The Blind Musician
- Author: Vladimir Korolenko
- Original title: Слепой музыкант
- Language: Russian
- Publisher: Russkiye Vedomosti
- Publication date: 1886
- Publication place: Russian Empire

= The Blind Musician =

1886 novel by Vladimir Korolenko

The Blind Musician (Слепой музыкант) is an 1886 novel by Vladimir Korolenko. Originally serialised in 2 February-13 April of that year by Russkiye Vedomosti, it then appeared in a considerably altered version in the July 1886 issue of Russkaya Mysl and a year later came out as a separate edition, again revised by the author. Korolenko stopped editing the text only after the book's sixth edition came out in 1898.

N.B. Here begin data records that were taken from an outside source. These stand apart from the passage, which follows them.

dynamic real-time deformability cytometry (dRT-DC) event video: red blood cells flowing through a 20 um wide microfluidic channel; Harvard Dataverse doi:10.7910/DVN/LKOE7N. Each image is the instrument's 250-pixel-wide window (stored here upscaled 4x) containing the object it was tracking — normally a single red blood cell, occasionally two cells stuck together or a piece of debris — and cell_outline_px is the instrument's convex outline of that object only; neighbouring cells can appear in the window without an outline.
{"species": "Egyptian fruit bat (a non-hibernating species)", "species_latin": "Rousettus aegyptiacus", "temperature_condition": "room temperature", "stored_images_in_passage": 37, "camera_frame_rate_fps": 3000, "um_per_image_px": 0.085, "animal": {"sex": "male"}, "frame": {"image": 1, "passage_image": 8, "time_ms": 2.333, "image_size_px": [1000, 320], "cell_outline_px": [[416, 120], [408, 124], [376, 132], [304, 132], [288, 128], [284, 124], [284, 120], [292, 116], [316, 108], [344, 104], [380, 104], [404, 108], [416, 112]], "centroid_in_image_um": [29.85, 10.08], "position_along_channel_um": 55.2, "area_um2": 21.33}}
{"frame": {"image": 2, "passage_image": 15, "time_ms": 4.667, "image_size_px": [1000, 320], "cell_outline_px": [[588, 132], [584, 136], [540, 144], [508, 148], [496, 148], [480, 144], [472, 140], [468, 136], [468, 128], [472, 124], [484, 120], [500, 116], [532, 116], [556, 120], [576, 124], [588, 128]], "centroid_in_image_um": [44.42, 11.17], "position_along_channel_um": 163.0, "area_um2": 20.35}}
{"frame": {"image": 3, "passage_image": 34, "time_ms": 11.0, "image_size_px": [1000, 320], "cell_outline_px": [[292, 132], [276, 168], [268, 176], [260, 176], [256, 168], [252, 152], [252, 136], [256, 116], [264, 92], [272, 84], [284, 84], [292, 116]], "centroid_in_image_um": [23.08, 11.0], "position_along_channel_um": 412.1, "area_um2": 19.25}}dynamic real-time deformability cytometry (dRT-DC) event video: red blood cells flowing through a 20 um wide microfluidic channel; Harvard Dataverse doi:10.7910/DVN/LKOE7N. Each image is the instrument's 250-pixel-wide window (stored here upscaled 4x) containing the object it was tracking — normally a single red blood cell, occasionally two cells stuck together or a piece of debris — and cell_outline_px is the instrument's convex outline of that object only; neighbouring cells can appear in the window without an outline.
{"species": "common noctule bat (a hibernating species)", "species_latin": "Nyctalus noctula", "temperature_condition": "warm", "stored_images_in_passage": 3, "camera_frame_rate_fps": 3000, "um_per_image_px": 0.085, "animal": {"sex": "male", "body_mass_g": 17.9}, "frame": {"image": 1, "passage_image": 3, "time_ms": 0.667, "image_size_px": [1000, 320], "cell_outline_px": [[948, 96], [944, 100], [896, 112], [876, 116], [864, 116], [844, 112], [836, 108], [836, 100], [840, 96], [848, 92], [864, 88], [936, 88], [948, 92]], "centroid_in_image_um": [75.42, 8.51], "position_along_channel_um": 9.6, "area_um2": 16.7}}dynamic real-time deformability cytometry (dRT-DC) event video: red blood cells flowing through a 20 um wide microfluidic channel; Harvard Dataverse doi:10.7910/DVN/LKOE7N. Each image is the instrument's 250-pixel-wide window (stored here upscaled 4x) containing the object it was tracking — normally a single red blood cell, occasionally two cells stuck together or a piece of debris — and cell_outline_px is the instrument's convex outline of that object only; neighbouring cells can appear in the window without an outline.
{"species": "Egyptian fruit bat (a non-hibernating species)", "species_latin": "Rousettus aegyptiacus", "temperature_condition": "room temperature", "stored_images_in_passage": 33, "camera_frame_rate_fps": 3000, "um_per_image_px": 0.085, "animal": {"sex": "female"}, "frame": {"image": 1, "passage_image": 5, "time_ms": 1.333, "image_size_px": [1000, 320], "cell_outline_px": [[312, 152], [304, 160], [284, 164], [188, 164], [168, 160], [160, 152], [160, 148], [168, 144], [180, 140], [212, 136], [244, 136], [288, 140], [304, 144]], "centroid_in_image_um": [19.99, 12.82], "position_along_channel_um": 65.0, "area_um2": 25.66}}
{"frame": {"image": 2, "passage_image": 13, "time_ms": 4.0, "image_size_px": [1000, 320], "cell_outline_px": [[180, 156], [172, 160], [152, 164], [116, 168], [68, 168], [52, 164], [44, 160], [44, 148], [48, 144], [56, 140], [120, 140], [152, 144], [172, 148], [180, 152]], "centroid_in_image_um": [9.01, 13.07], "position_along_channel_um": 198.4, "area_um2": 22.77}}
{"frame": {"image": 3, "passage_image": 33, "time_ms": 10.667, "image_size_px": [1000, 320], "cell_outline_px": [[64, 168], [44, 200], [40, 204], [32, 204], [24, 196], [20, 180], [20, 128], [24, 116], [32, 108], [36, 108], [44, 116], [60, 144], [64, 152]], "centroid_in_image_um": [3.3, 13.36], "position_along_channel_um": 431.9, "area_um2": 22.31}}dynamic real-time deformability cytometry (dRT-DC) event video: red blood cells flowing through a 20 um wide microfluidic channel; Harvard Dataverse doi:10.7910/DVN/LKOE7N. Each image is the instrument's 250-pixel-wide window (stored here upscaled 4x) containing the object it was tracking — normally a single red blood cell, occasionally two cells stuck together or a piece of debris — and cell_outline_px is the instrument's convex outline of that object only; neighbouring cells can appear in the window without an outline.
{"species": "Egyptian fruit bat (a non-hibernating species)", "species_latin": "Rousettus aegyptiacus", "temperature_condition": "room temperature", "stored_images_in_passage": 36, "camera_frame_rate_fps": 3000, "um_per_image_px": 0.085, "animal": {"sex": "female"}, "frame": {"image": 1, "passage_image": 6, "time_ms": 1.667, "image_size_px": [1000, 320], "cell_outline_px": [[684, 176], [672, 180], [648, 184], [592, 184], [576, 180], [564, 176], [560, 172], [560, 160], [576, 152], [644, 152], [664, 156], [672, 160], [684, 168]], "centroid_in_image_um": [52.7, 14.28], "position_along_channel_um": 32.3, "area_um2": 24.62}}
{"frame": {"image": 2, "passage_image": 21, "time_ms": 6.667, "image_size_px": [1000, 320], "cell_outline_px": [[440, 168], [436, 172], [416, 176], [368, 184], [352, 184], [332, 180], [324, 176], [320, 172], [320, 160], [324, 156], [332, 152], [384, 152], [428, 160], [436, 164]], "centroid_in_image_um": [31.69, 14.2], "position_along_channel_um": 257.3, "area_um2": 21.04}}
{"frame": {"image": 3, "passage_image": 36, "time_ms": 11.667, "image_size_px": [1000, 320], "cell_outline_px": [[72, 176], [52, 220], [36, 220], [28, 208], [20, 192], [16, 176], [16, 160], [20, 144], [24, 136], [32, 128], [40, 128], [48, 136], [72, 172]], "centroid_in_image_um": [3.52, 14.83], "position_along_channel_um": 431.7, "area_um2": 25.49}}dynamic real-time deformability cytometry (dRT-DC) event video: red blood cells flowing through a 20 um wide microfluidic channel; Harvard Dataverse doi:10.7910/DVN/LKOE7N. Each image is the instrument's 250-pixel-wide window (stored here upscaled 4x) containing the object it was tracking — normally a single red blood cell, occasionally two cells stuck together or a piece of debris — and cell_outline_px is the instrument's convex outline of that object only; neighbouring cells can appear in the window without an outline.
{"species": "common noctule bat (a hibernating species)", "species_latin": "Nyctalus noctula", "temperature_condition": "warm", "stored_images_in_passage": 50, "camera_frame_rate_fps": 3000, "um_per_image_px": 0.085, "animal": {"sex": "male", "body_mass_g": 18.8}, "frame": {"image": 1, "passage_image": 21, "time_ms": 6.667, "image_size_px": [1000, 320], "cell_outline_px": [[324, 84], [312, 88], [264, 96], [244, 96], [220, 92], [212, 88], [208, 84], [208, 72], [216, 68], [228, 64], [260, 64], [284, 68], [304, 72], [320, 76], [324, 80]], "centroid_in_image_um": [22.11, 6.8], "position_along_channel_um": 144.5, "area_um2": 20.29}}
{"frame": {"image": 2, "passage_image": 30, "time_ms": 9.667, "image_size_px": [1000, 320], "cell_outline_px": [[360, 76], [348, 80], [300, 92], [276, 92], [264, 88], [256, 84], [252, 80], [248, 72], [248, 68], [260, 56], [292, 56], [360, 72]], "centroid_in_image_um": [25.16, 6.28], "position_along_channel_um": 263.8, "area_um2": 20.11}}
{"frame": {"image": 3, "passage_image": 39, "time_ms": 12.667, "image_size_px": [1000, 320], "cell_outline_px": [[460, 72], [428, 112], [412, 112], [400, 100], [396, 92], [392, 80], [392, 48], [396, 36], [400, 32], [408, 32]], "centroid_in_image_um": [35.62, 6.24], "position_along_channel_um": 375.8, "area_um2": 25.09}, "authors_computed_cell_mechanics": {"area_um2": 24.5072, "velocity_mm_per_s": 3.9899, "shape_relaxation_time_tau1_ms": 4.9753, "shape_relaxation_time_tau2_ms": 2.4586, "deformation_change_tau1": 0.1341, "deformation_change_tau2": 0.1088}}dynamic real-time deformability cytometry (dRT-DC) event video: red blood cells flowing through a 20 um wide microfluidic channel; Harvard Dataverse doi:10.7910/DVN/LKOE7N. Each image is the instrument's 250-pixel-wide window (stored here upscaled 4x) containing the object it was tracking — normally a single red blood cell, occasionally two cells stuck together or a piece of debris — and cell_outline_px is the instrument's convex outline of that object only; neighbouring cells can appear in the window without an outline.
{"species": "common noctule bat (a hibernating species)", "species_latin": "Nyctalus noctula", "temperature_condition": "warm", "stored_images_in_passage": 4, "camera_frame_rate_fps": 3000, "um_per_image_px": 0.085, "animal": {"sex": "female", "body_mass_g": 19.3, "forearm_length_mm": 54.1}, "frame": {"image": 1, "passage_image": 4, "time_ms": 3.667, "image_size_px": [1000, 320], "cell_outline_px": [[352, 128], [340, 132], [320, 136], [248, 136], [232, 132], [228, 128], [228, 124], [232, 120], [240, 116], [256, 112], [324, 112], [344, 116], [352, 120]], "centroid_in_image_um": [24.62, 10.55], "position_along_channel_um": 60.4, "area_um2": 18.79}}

Arguably his most acclaimed and best-known work, The Blind Musician caused controversy in its time and was subjected to severe criticism from the Moscow University's private docent A.M. Shcherbina, who had lost sight at the age of two and considered Korolenko's theories regarding blind people's 'intrinsic longing for light' totally groundless. "...To create a creditable treatise on blind man's psychology has never been my objective. The idea was, rather, to bring to closer examination man's longing for all things unattainable, for this ever missing fullness of life," Korolenko explained in a 10 January 1917 letter to Arkady Gornfeld.